═════ THE INPUT ═════
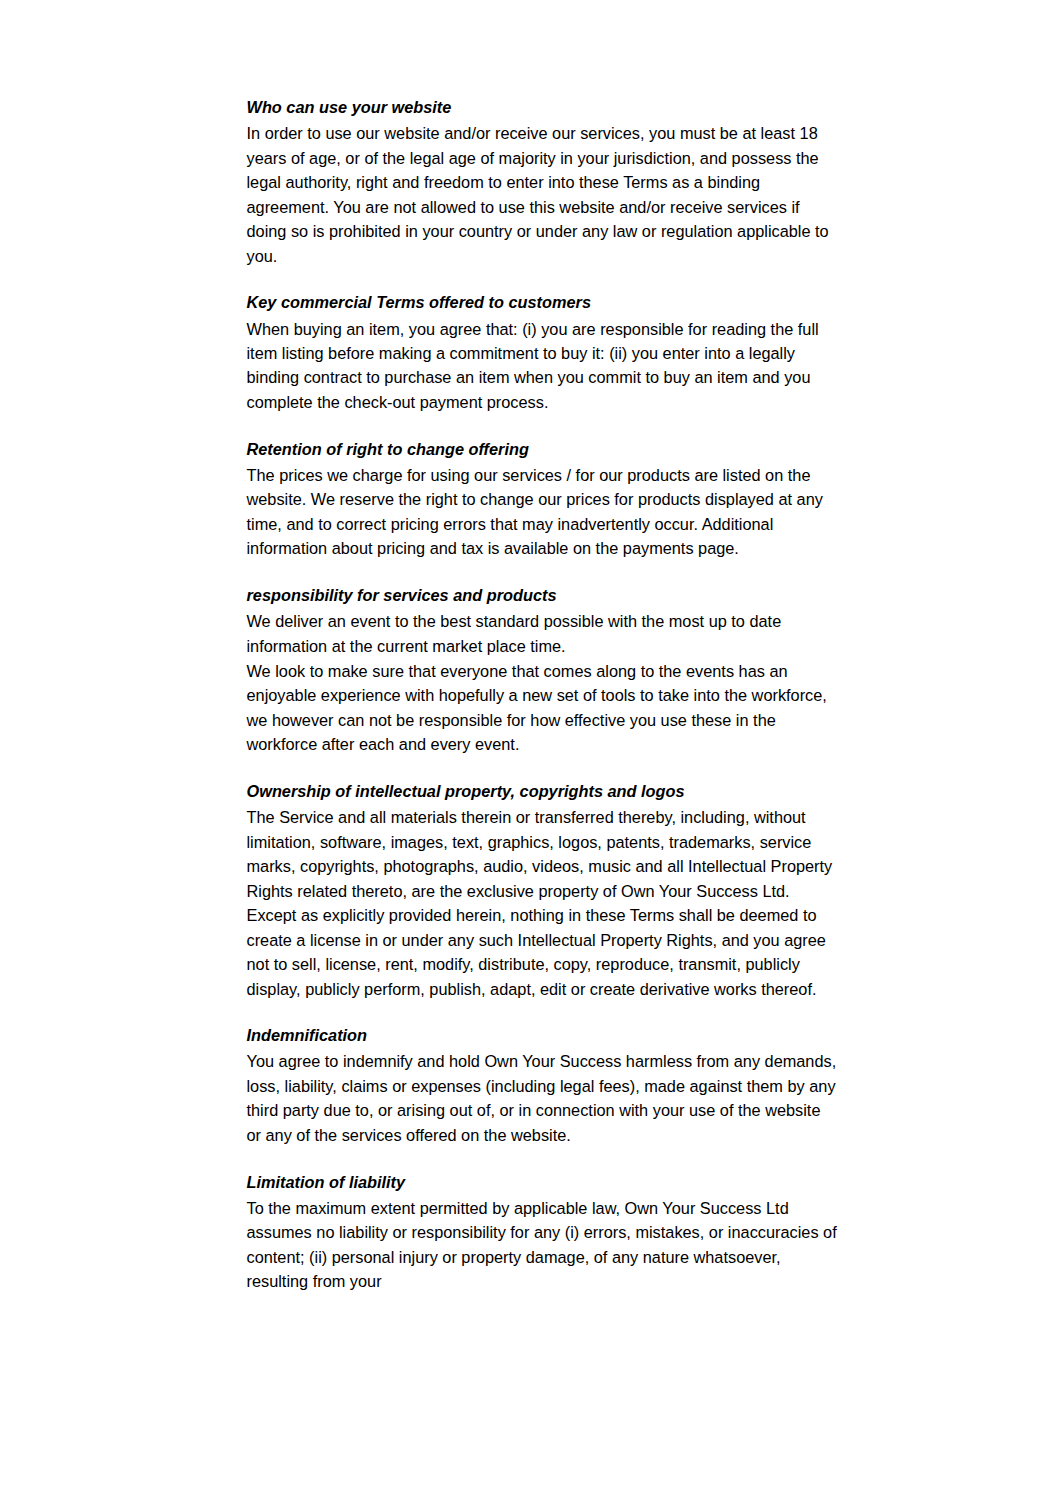Who can use your website
In order to use our website and/or receive our services, you must be at least 18 years of age, or of the legal age of majority in your jurisdiction, and possess the legal authority, right and freedom to enter into these Terms as a binding agreement. You are not allowed to use this website and/or receive services if doing so is prohibited in your country or under any law or regulation applicable to you.
Key commercial Terms offered to customers
When buying an item, you agree that: (i) you are responsible for reading the full item listing before making a commitment to buy it: (ii) you enter into a legally binding contract to purchase an item when you commit to buy an item and you complete the check-out payment process.
Retention of right to change offering
The prices we charge for using our services / for our products are listed on the website. We reserve the right to change our prices for products displayed at any time, and to correct pricing errors that may inadvertently occur. Additional information about pricing and tax is available on the payments page.
responsibility for services and products
We deliver an event to the best standard possible with the most up to date information at the current market place time.
We look to make sure that everyone that comes along to the events has an enjoyable experience with hopefully a new set of tools to take into the workforce, we however can not be responsible for how effective you use these in the workforce after each and every event.
Ownership of intellectual property, copyrights and logos
The Service and all materials therein or transferred thereby, including, without limitation, software, images, text, graphics, logos, patents, trademarks, service marks, copyrights, photographs, audio, videos, music and all Intellectual Property Rights related thereto, are the exclusive property of Own Your Success Ltd. Except as explicitly provided herein, nothing in these Terms shall be deemed to create a license in or under any such Intellectual Property Rights, and you agree not to sell, license, rent, modify, distribute, copy, reproduce, transmit, publicly display, publicly perform, publish, adapt, edit or create derivative works thereof.
Indemnification
You agree to indemnify and hold Own Your Success harmless from any demands, loss, liability, claims or expenses (including legal fees), made against them by any third party due to, or arising out of, or in connection with your use of the website or any of the services offered on the website.
Limitation of liability
To the maximum extent permitted by applicable law, Own Your Success Ltd assumes no liability or responsibility for any (i) errors, mistakes, or inaccuracies of content; (ii) personal injury or property damage, of any nature whatsoever, resulting from your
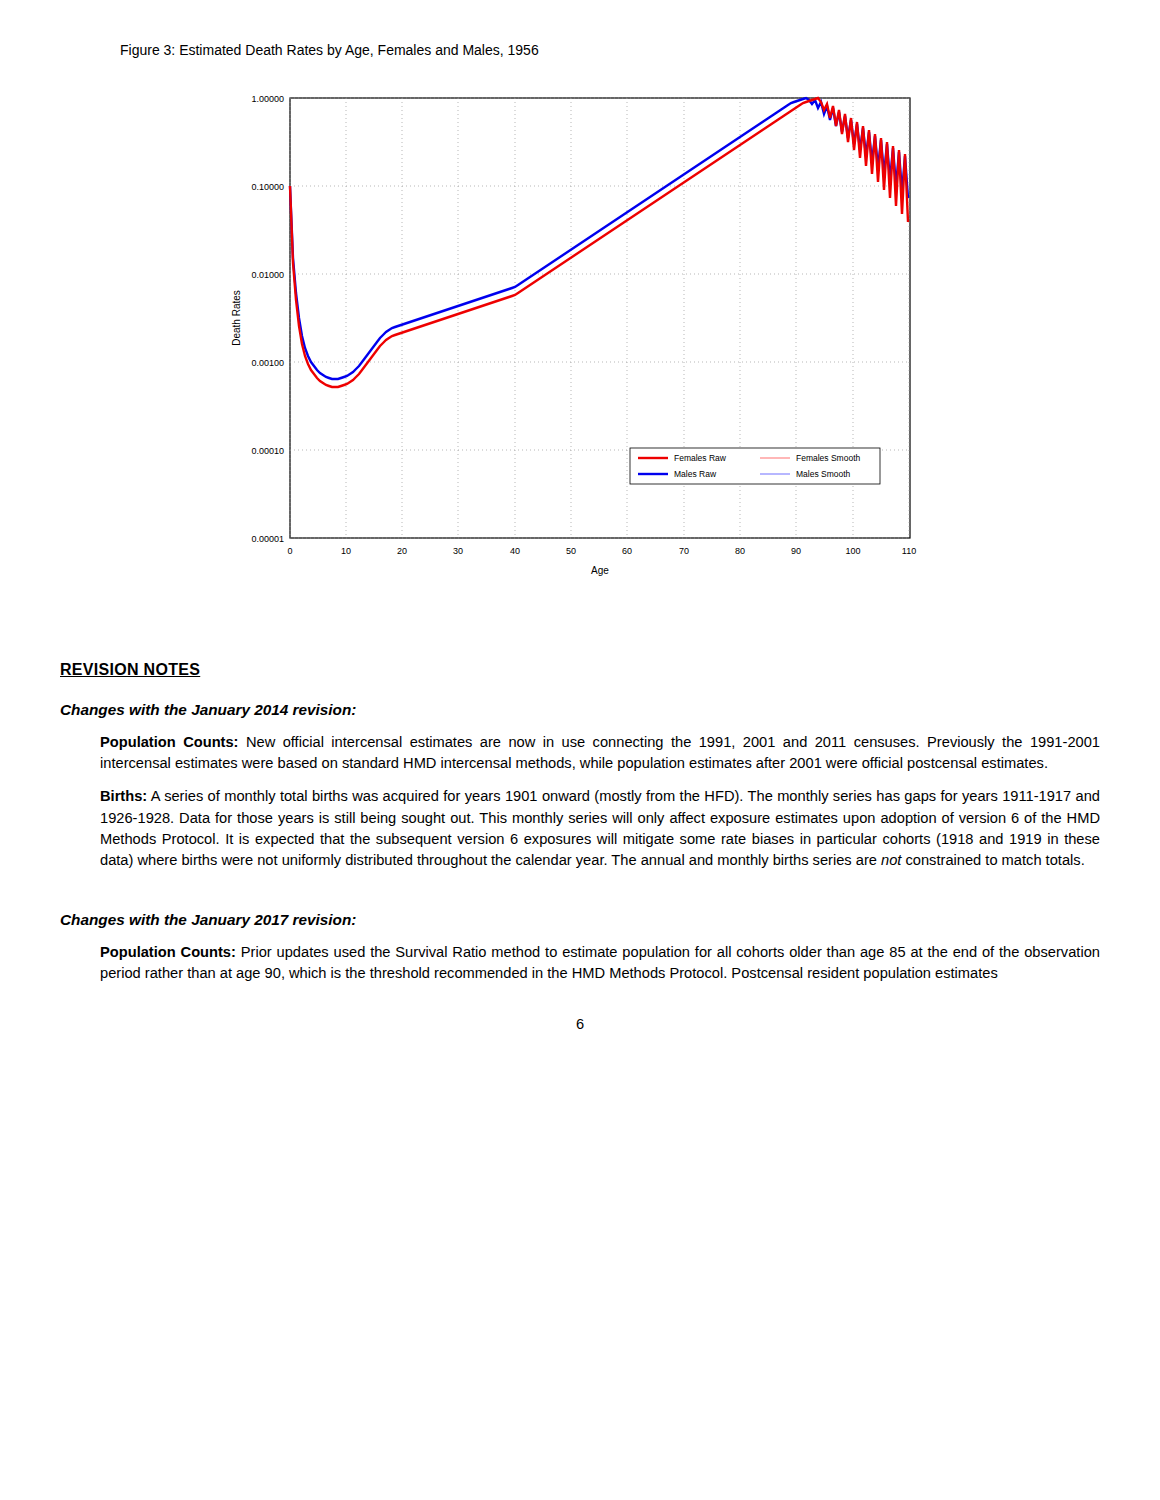Figure 3: Estimated Death Rates by Age, Females and Males, 1956
1.00000 0.10000 0.01000 0.00100 0.00010 0.00001 Death Rates 0 10 20 30 40 50 60 70 80 90 100 110 Age Females Raw Males Raw Females Smooth Males Smooth
REVISION NOTES
Changes with the January 2014 revision:
Population Counts: New official intercensal estimates are now in use connecting the 1991, 2001 and 2011 censuses. Previously the 1991-2001 intercensal estimates were based on standard HMD intercensal methods, while population estimates after 2001 were official postcensal estimates.
Births: A series of monthly total births was acquired for years 1901 onward (mostly from the HFD). The monthly series has gaps for years 1911-1917 and 1926-1928. Data for those years is still being sought out. This monthly series will only affect exposure estimates upon adoption of version 6 of the HMD Methods Protocol. It is expected that the subsequent version 6 exposures will mitigate some rate biases in particular cohorts (1918 and 1919 in these data) where births were not uniformly distributed throughout the calendar year. The annual and monthly births series are not constrained to match totals.
Changes with the January 2017 revision:
Population Counts: Prior updates used the Survival Ratio method to estimate population for all cohorts older than age 85 at the end of the observation period rather than at age 90, which is the threshold recommended in the HMD Methods Protocol. Postcensal resident population estimates
6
═════
**TASK INSTRUCTIONS:** Every entry must be reproduced exactly, with the images left out.

**ANSWER SPACE:**
Who can use your website
In order to use our website and/or receive our services, you must be at least 18 years of age, or of the legal age of majority in your jurisdiction, and possess the legal authority, right and freedom to enter into these Terms as a binding agreement. You are not allowed to use this website and/or receive services if doing so is prohibited in your country or under any law or regulation applicable to you.
Key commercial Terms offered to customers
When buying an item, you agree that: (i) you are responsible for reading the full item listing before making a commitment to buy it: (ii) you enter into a legally binding contract to purchase an item when you commit to buy an item and you complete the check-out payment process.
Retention of right to change offering
The prices we charge for using our services / for our products are listed on the website. We reserve the right to change our prices for products displayed at any time, and to correct pricing errors that may inadvertently occur. Additional information about pricing and tax is available on the payments page.
responsibility for services and products
We deliver an event to the best standard possible with the most up to date information at the current market place time.
We look to make sure that everyone that comes along to the events has an enjoyable experience with hopefully a new set of tools to take into the workforce, we however can not be responsible for how effective you use these in the workforce after each and every event.
Ownership of intellectual property, copyrights and logos
The Service and all materials therein or transferred thereby, including, without limitation, software, images, text, graphics, logos, patents, trademarks, service marks, copyrights, photographs, audio, videos, music and all Intellectual Property Rights related thereto, are the exclusive property of Own Your Success Ltd. Except as explicitly provided herein, nothing in these Terms shall be deemed to create a license in or under any such Intellectual Property Rights, and you agree not to sell, license, rent, modify, distribute, copy, reproduce, transmit, publicly display, publicly perform, publish, adapt, edit or create derivative works thereof.
Indemnification
You agree to indemnify and hold Own Your Success harmless from any demands, loss, liability, claims or expenses (including legal fees), made against them by any third party due to, or arising out of, or in connection with your use of the website or any of the services offered on the website.
Limitation of liability
To the maximum extent permitted by applicable law, Own Your Success Ltd assumes no liability or responsibility for any (i) errors, mistakes, or inaccuracies of content; (ii) personal injury or property damage, of any nature whatsoever, resulting from your
Figure 3: Estimated Death Rates by Age, Females and Males, 1956
1.00000 0.10000 0.01000 0.00100 0.00010 0.00001 Death Rates 0 10 20 30 40 50 60 70 80 90 100 110 Age Females Raw Males Raw Females Smooth Males Smooth
REVISION NOTES
Changes with the January 2014 revision:
Population Counts: New official intercensal estimates are now in use connecting the 1991, 2001 and 2011 censuses. Previously the 1991-2001 intercensal estimates were based on standard HMD intercensal methods, while population estimates after 2001 were official postcensal estimates.
Births: A series of monthly total births was acquired for years 1901 onward (mostly from the HFD). The monthly series has gaps for years 1911-1917 and 1926-1928. Data for those years is still being sought out. This monthly series will only affect exposure estimates upon adoption of version 6 of the HMD Methods Protocol. It is expected that the subsequent version 6 exposures will mitigate some rate biases in particular cohorts (1918 and 1919 in these data) where births were not uniformly distributed throughout the calendar year. The annual and monthly births series are not constrained to match totals.
Changes with the January 2017 revision:
Population Counts: Prior updates used the Survival Ratio method to estimate population for all cohorts older than age 85 at the end of the observation period rather than at age 90, which is the threshold recommended in the HMD Methods Protocol. Postcensal resident population estimates
6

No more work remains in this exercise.